-------- Data block --------

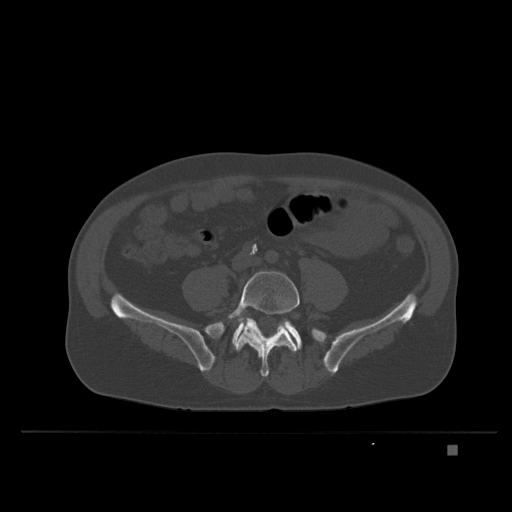
CT including the spine, one axial slice. Slice 55 of 435 in the series (ordered by position). Bone window (W 1800 / L 400 HU). 512 × 512 image matrix, field of view 434 × 434 mm. Male patient, age 73 years. From the clinical record (not read from this slice): primary cancer: skin.
Outlined on this slice (semi-automatically segmented with operator editing):
- L5 vertebra: bounding box [x1, y1, x2, y2] px = [228, 270, 300, 377]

--------

- **Your instructions**: The lines to copy run from the one containing "Outlined on this" through the last line above. Copy them exactly and include nothing else.

- **Result of the task**:
Outlined on this slice (semi-automatically segmented with operator editing):
- L5 vertebra: bounding box [x1, y1, x2, y2] px = [228, 270, 300, 377]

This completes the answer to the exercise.